What needs to be done: Copy the material below exactly, starting at the line that contains "Count the number of categories in the chart." and ending after the line that contains "Which category has". Omit any pictures from your copy.

Stored data:
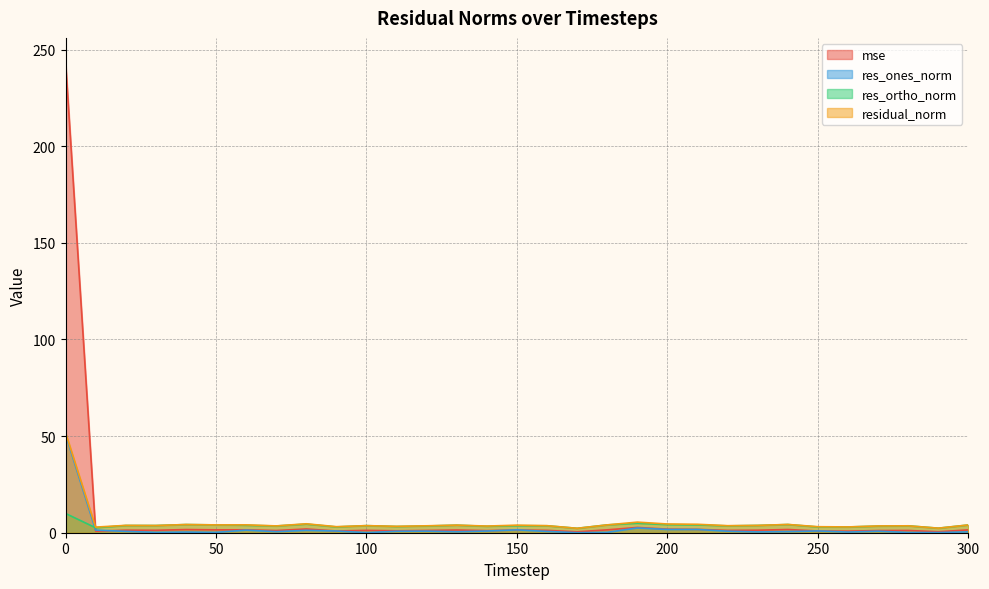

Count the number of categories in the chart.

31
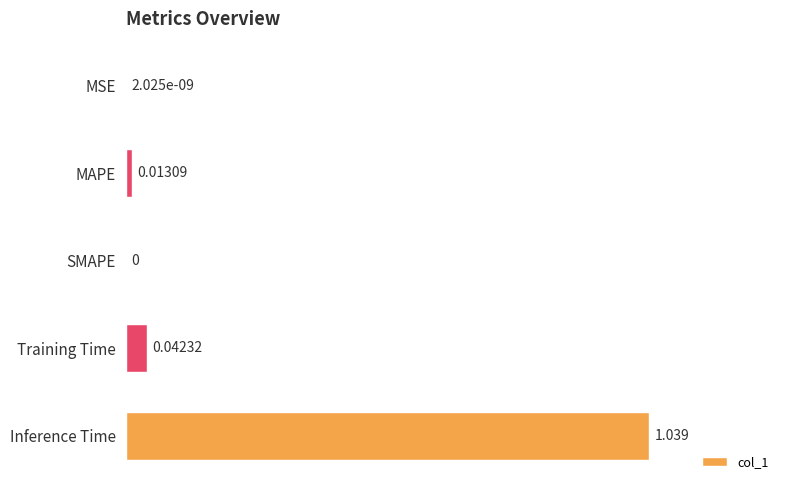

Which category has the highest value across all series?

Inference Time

...

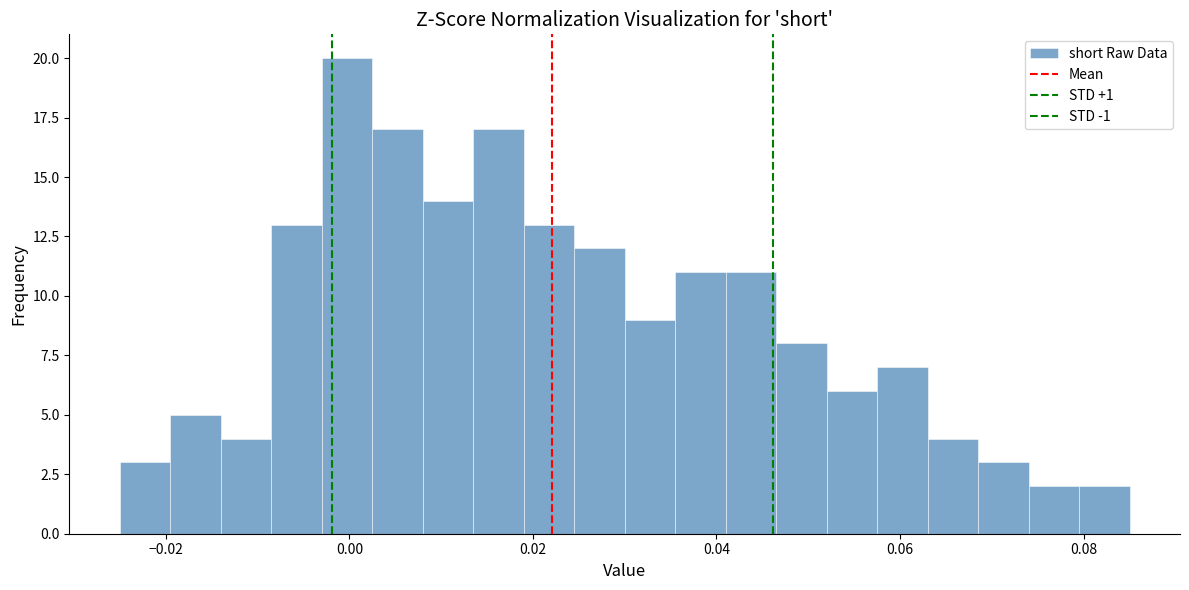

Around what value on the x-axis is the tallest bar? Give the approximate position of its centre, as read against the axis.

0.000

* * *

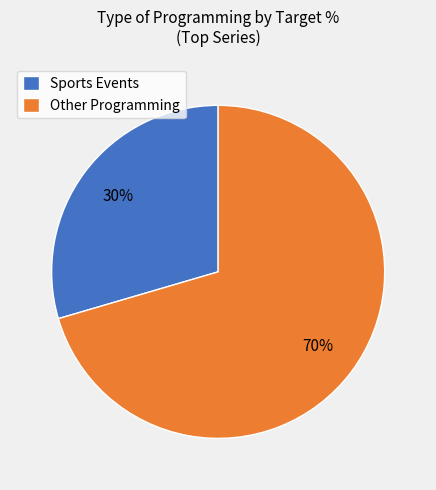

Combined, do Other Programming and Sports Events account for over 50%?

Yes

Answer:
Count the number of categories in the chart.

31

Which category has the highest value across all series?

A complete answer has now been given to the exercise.